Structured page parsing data
○ ○ ○ ○ ○

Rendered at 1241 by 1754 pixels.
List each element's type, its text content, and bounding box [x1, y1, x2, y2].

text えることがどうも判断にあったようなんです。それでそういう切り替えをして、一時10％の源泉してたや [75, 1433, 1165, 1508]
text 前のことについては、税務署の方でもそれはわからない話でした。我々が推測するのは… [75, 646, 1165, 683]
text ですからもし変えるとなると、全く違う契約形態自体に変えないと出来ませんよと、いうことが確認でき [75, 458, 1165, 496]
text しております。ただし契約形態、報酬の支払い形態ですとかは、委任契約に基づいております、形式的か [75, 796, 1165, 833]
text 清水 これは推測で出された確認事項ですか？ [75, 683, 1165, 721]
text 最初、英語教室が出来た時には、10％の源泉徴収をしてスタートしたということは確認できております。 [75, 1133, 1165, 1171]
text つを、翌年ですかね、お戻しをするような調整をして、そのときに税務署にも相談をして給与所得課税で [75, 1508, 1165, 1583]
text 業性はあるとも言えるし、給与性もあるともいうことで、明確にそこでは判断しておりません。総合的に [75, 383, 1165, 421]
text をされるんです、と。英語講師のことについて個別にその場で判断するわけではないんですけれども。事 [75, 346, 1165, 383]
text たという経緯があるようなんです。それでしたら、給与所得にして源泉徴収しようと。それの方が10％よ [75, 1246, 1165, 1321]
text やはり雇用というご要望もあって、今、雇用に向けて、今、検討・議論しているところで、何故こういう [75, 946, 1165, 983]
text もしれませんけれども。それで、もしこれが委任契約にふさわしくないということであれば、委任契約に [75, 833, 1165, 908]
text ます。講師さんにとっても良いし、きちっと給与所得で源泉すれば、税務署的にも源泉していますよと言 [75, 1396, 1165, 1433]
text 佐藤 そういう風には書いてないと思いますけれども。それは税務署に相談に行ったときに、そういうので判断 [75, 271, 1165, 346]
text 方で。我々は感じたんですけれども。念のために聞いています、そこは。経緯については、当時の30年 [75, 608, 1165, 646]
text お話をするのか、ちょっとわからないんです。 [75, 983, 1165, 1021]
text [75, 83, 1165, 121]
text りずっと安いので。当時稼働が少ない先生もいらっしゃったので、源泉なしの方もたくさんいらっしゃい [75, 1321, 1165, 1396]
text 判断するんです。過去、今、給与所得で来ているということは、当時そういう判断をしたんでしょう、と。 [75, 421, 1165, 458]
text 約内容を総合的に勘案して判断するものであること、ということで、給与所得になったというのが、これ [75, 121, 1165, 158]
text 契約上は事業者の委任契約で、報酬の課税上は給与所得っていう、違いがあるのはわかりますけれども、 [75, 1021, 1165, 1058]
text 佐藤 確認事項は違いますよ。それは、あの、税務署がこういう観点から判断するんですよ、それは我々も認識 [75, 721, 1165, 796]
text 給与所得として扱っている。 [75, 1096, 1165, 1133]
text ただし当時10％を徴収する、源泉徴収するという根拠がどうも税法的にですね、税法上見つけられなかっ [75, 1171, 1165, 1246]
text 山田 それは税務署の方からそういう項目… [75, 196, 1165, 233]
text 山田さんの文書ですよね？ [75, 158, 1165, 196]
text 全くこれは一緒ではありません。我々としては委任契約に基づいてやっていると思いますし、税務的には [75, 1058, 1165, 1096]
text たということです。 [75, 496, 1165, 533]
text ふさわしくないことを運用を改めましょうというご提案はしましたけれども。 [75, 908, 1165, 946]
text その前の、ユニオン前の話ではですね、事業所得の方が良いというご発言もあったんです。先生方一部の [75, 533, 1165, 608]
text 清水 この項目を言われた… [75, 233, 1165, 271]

○ ○ ○ ○ ○

The entries are to be transcribed exactly, each line in full.

Rendered at 1241 by 1754 pixels.
List each element's type, its text content, and bounding box [x1, y1, x2, y2].

text えることがどうも判断にあったようなんです。それでそういう切り替えをして、一時10％の源泉してたや [75, 1433, 1165, 1508]
text 前のことについては、税務署の方でもそれはわからない話でした。我々が推測するのは… [75, 646, 1165, 683]
text ですからもし変えるとなると、全く違う契約形態自体に変えないと出来ませんよと、いうことが確認でき [75, 458, 1165, 496]
text しております。ただし契約形態、報酬の支払い形態ですとかは、委任契約に基づいております、形式的か [75, 796, 1165, 833]
text 清水 これは推測で出された確認事項ですか？ [75, 683, 1165, 721]
text 最初、英語教室が出来た時には、10％の源泉徴収をしてスタートしたということは確認できております。 [75, 1133, 1165, 1171]
text つを、翌年ですかね、お戻しをするような調整をして、そのときに税務署にも相談をして給与所得課税で [75, 1508, 1165, 1583]
text 業性はあるとも言えるし、給与性もあるともいうことで、明確にそこでは判断しておりません。総合的に [75, 383, 1165, 421]
text をされるんです、と。英語講師のことについて個別にその場で判断するわけではないんですけれども。事 [75, 346, 1165, 383]
text たという経緯があるようなんです。それでしたら、給与所得にして源泉徴収しようと。それの方が10％よ [75, 1246, 1165, 1321]
text やはり雇用というご要望もあって、今、雇用に向けて、今、検討・議論しているところで、何故こういう [75, 946, 1165, 983]
text もしれませんけれども。それで、もしこれが委任契約にふさわしくないということであれば、委任契約に [75, 833, 1165, 908]
text ます。講師さんにとっても良いし、きちっと給与所得で源泉すれば、税務署的にも源泉していますよと言 [75, 1396, 1165, 1433]
text 佐藤 そういう風には書いてないと思いますけれども。それは税務署に相談に行ったときに、そういうので判断 [75, 271, 1165, 346]
text 方で。我々は感じたんですけれども。念のために聞いています、そこは。経緯については、当時の30年 [75, 608, 1165, 646]
text お話をするのか、ちょっとわからないんです。 [75, 983, 1165, 1021]
text [75, 83, 1165, 121]
text りずっと安いので。当時稼働が少ない先生もいらっしゃったので、源泉なしの方もたくさんいらっしゃい [75, 1321, 1165, 1396]
text 判断するんです。過去、今、給与所得で来ているということは、当時そういう判断をしたんでしょう、と。 [75, 421, 1165, 458]
text 約内容を総合的に勘案して判断するものであること、ということで、給与所得になったというのが、これ [75, 121, 1165, 158]
text 契約上は事業者の委任契約で、報酬の課税上は給与所得っていう、違いがあるのはわかりますけれども、 [75, 1021, 1165, 1058]
text 佐藤 確認事項は違いますよ。それは、あの、税務署がこういう観点から判断するんですよ、それは我々も認識 [75, 721, 1165, 796]
text 給与所得として扱っている。 [75, 1096, 1165, 1133]
text ただし当時10％を徴収する、源泉徴収するという根拠がどうも税法的にですね、税法上見つけられなかっ [75, 1171, 1165, 1246]
text 山田 それは税務署の方からそういう項目… [75, 196, 1165, 233]
text 山田さんの文書ですよね？ [75, 158, 1165, 196]
text 全くこれは一緒ではありません。我々としては委任契約に基づいてやっていると思いますし、税務的には [75, 1058, 1165, 1096]
text たということです。 [75, 496, 1165, 533]
text ふさわしくないことを運用を改めましょうというご提案はしましたけれども。 [75, 908, 1165, 946]
text その前の、ユニオン前の話ではですね、事業所得の方が良いというご発言もあったんです。先生方一部の [75, 533, 1165, 608]
text 清水 この項目を言われた… [75, 233, 1165, 271]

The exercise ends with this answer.